Seit dem stümperhaften Narrativwechsel merke ich, dass sich ein neuer Text in mir seinen Weg in die Öffentlichkeit zu bahnen versucht, dass ich gerne so vieles sagen und bündeln möchte, doch wie es manchmal auch beim Fotografieren ist, stellt sich sein Fokus einfach nicht lange genug scharf. Normalerweise würde ich warten, bis er von alleine in Fluss kommt, doch es drängt mich, auch zeitlich, ihn jetzt Gestalt annehmen zu lassen.

Gibt es denn noch so viel zu sagen? Ist nicht schon alles gesagt, gerade jetzt? Ich lese immer wieder äußerst befriedigende, teils magische Texte mit Bezug zum aktuellen Zeitgeschehen und stelle mir dann nicht selten diese Fragen. Doch wenn ich nur ein klein wenig weiterdenke, bemerke ich, dass es schon immer so war: Es gab gewissermaßen immer schon alles und nichts mehr zu sagen und jeder Mensch, der den Drang, sich zu äußern, verspürte, hat es schon immer unabhängig davon getan, was andere vor ihm oder zur gleichen Zeit sagten. Andernfalls käme das einer Unterdrückung unserer Individualität gleich, was wenig sinnhaft wäre, ist die Erfahrung von Individualität doch offenkundig integraler Bestandteil der menschlichen Erfahrung. So wird auch nie jedes Bild schon gemalt, jeder Tanz getanzt und jede Geschichte erzählt sein.

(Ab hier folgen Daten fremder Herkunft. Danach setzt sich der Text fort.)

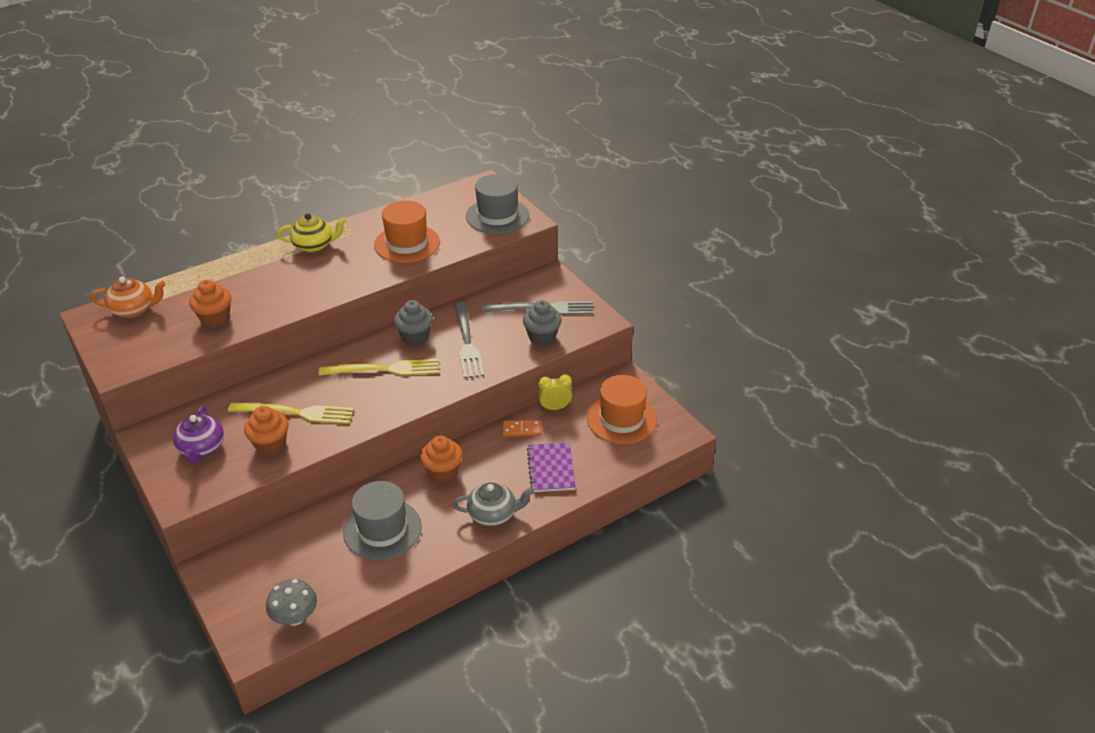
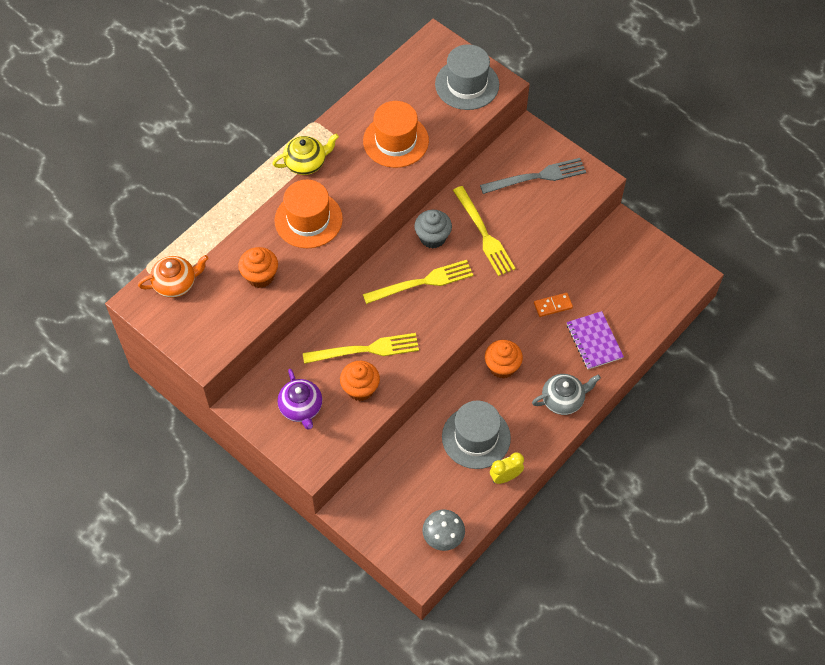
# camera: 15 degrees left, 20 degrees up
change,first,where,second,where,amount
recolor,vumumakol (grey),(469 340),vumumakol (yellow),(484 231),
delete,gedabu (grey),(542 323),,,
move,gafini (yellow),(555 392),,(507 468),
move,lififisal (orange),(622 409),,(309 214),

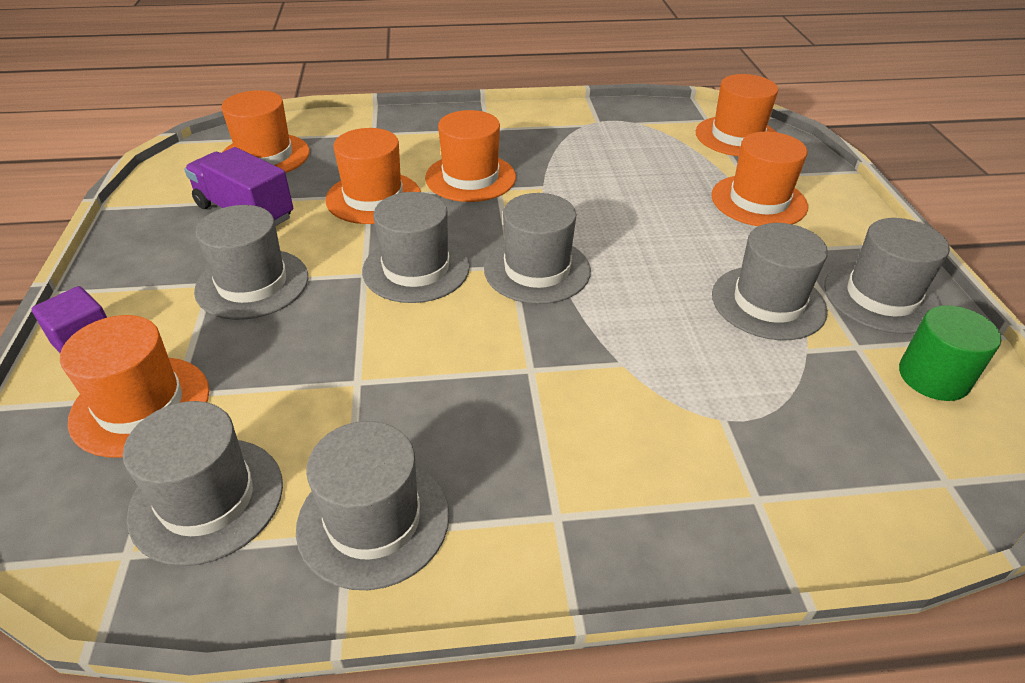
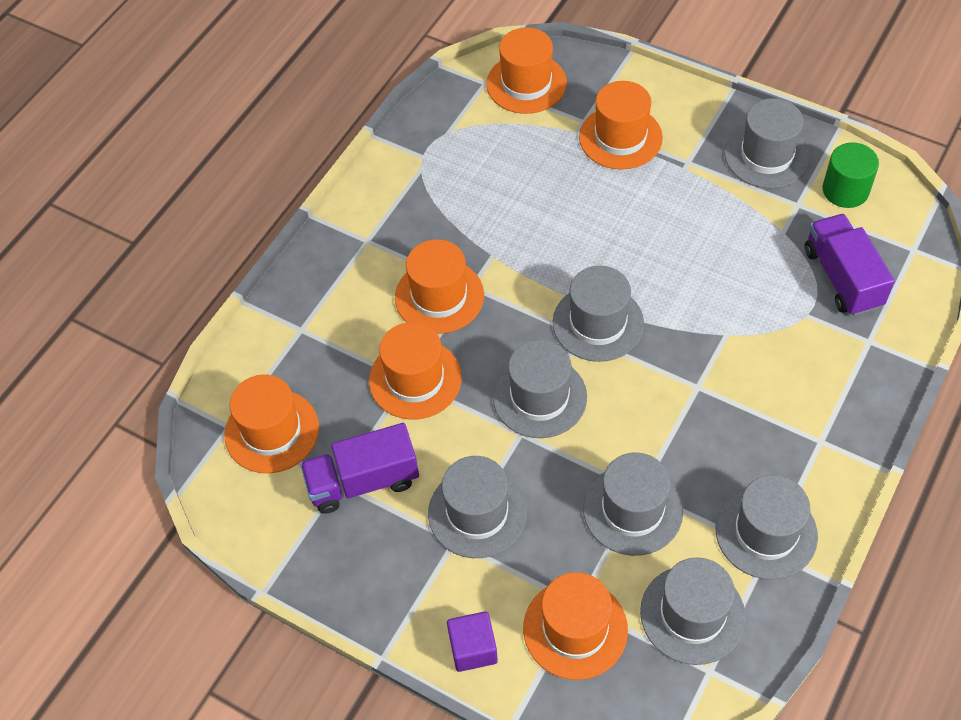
# camera: 50 degrees left, 15 degrees up
change,first,where,second,where,amount
move,lififisal (grey),(770 281),,(633 504),
insert,,,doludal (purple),(850 265),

Worte wirken zwar schnell abgenutzt und hohl, gerade wenn der Absender sie wenig oder gar nicht fühlt, sondern nur denkt oder einfach nicht in Resonanz geht mit dem Leser, doch gleichzeitig können Worte so viel jenseits ihrer selbst erschaffen und transportieren. Sie sind gleichermaßen Vehikel hin zum Unsagbaren und komprimierende wie kodierende Speicher von Gefühlen und Bewusstsein, die uns ganze Welten eröffnen, wenn wir sie als Empfänger dekodieren können. Wenn das geschieht, sind Worte Zauber.

Allein für dieses reine und grundsätzlich jedem zugängliche Zauberpotenzial unserer Worte lohnt es sich, uns ihrer zu bedienen, wenn es uns dazu drängt; die eigene innere Verfasstheit samt unbewusstem Beweggrund zum Zeitpunkt ihrer Geburt entscheiden wohl nichtsdestotrotz weitgehend darüber, was und wen sie erreichen.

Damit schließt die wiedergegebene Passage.